EXERCISE PROMPT
Each line from the one containing "(h) Plan for" through the last line of the records is to be repeated exactly, with all pictures left out.

INFORMATION GIVEN
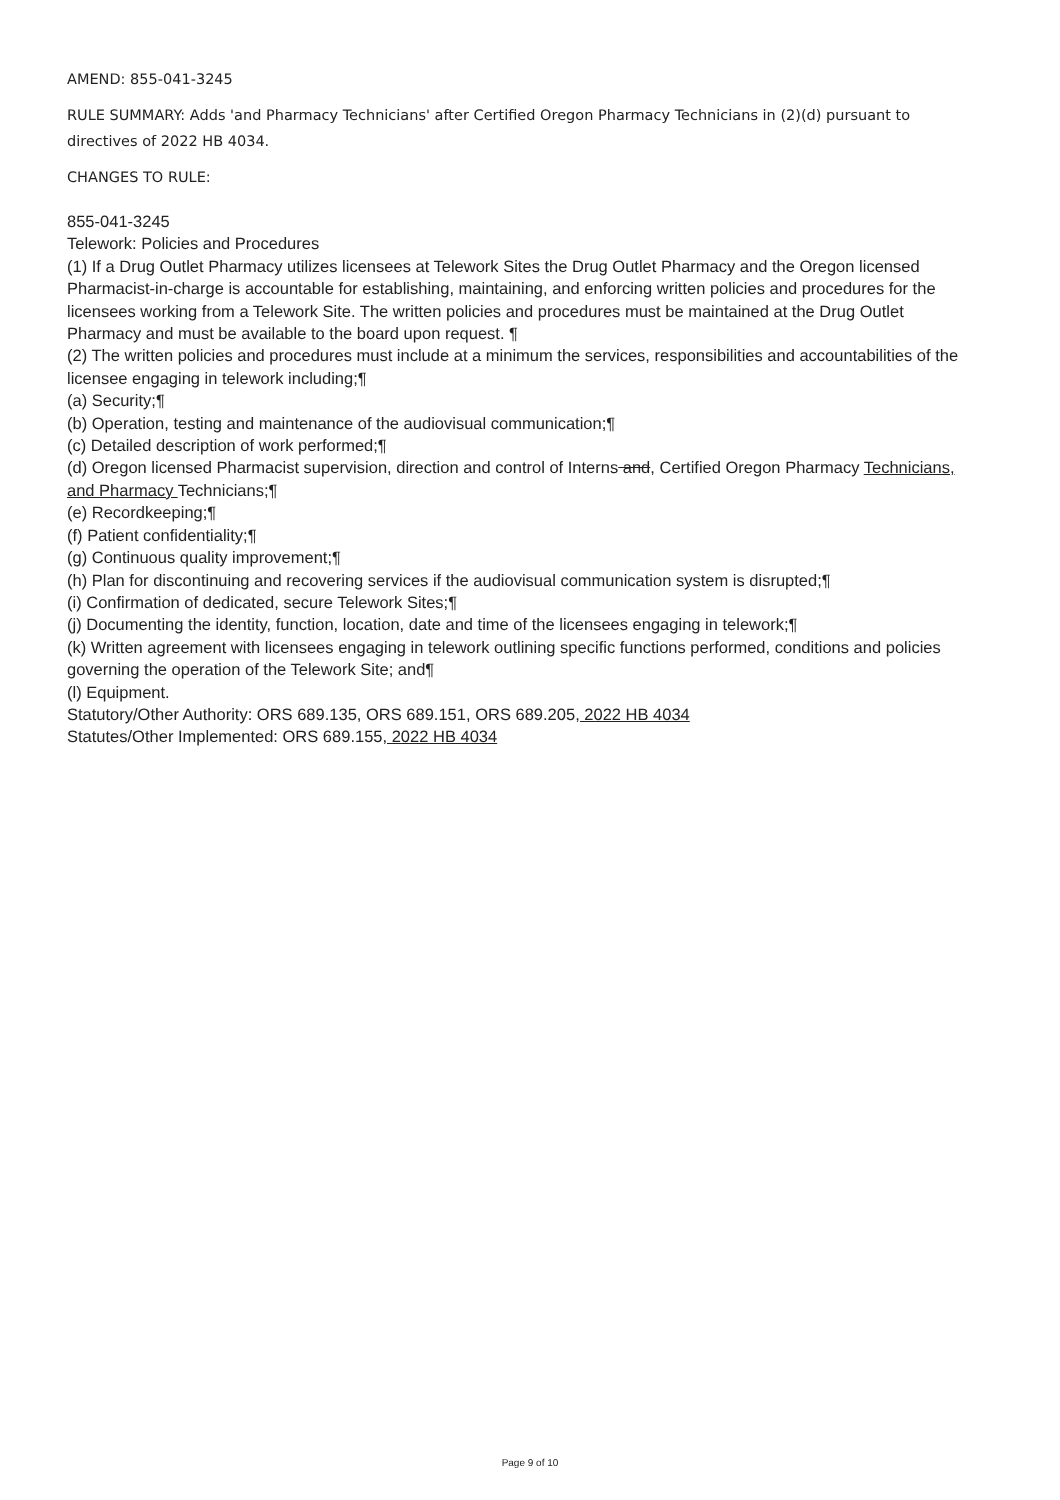AMEND: 855-041-3245
RULE SUMMARY: Adds 'and Pharmacy Technicians' after Certified Oregon Pharmacy Technicians in (2)(d) pursuant to directives of 2022 HB 4034.
CHANGES TO RULE:
855-041-3245
Telework: Policies and Procedures
(1) If a Drug Outlet Pharmacy utilizes licensees at Telework Sites the Drug Outlet Pharmacy and the Oregon licensed Pharmacist-in-charge is accountable for establishing, maintaining, and enforcing written policies and procedures for the licensees working from a Telework Site. The written policies and procedures must be maintained at the Drug Outlet Pharmacy and must be available to the board upon request. ¶
(2) The written policies and procedures must include at a minimum the services, responsibilities and accountabilities of the licensee engaging in telework including;¶
(a) Security;¶
(b) Operation, testing and maintenance of the audiovisual communication;¶
(c) Detailed description of work performed;¶
(d) Oregon licensed Pharmacist supervision, direction and control of Interns and, Certified Oregon Pharmacy Technicians, and Pharmacy Technicians;¶
(e) Recordkeeping;¶
(f) Patient confidentiality;¶
(g) Continuous quality improvement;¶
(h) Plan for discontinuing and recovering services if the audiovisual communication system is disrupted;¶
(i) Confirmation of dedicated, secure Telework Sites;¶
(j) Documenting the identity, function, location, date and time of the licensees engaging in telework;¶
(k) Written agreement with licensees engaging in telework outlining specific functions performed, conditions and policies governing the operation of the Telework Site; and¶
(l) Equipment.
Statutory/Other Authority: ORS 689.135, ORS 689.151, ORS 689.205, 2022 HB 4034
Statutes/Other Implemented: ORS 689.155, 2022 HB 4034
Page 9 of 10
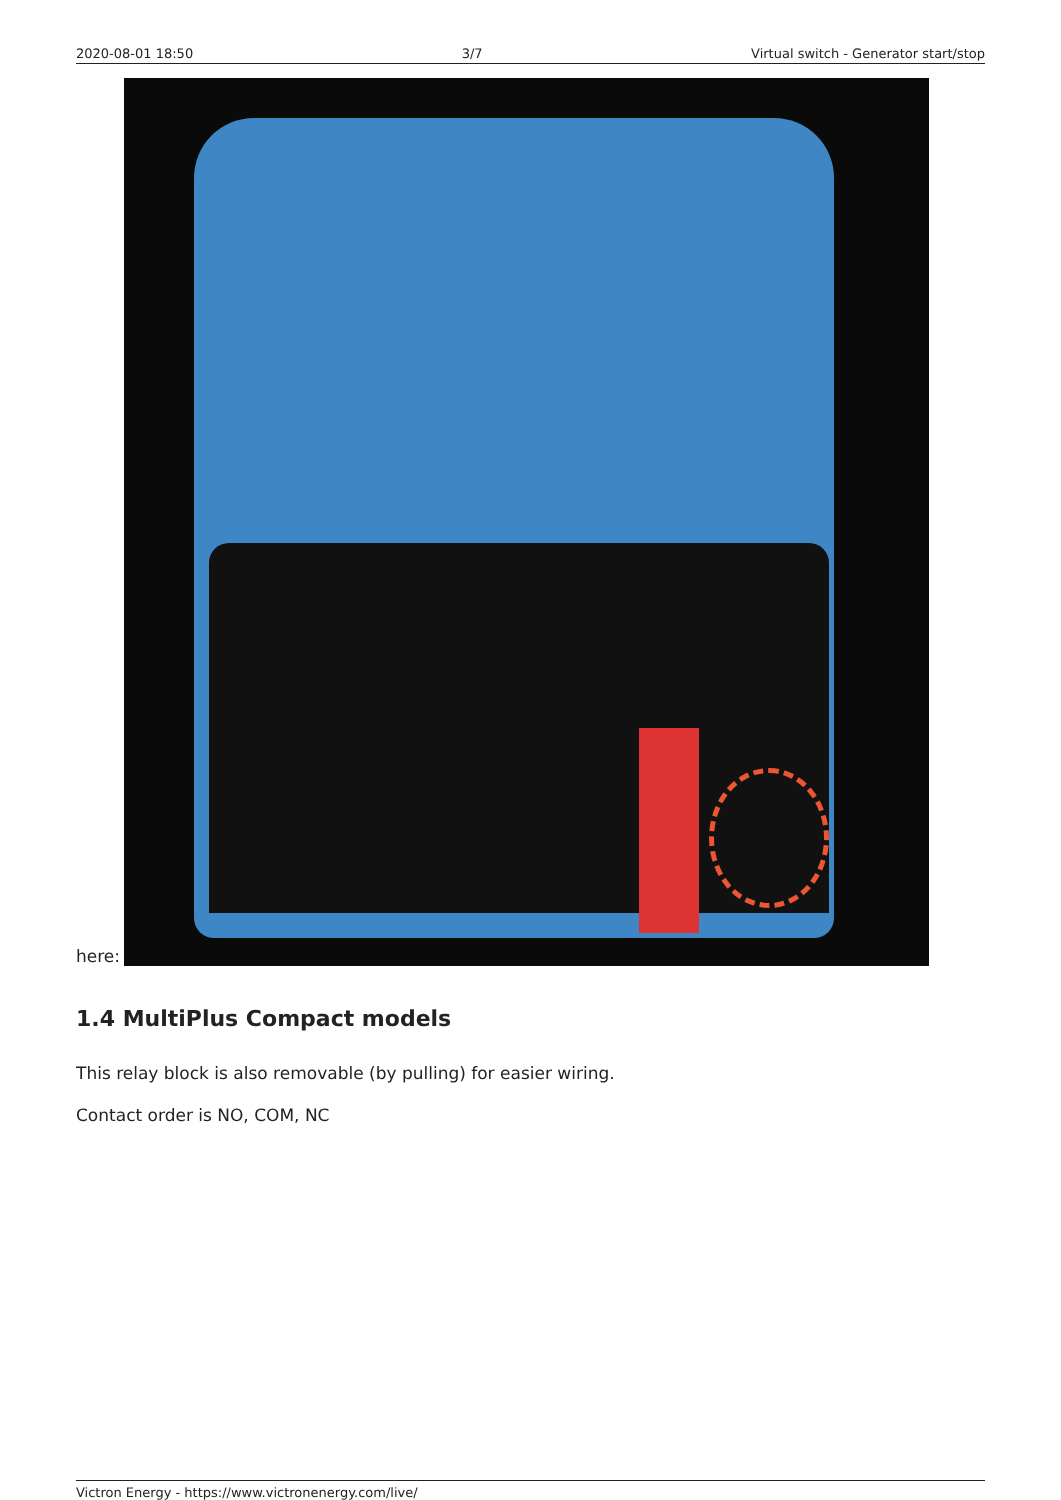2020-08-01 18:50 3/7 Virtual switch - Generator start/stop
here:
1.4 MultiPlus Compact models
This relay block is also removable (by pulling) for easier wiring.
Contact order is NO, COM, NC
Victron Energy - https://www.victronenergy.com/live/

TASK OUTPUT
(h) Plan for discontinuing and recovering services if the audiovisual communication system is disrupted;¶
(i) Confirmation of dedicated, secure Telework Sites;¶
(j) Documenting the identity, function, location, date and time of the licensees engaging in telework;¶
(k) Written agreement with licensees engaging in telework outlining specific functions performed, conditions and policies governing the operation of the Telework Site; and¶
(l) Equipment.
Statutory/Other Authority: ORS 689.135, ORS 689.151, ORS 689.205, 2022 HB 4034
Statutes/Other Implemented: ORS 689.155, 2022 HB 4034
Page 9 of 10
2020-08-01 18:50 3/7 Virtual switch - Generator start/stop
here:
1.4 MultiPlus Compact models
This relay block is also removable (by pulling) for easier wiring.
Contact order is NO, COM, NC
Victron Energy - https://www.victronenergy.com/live/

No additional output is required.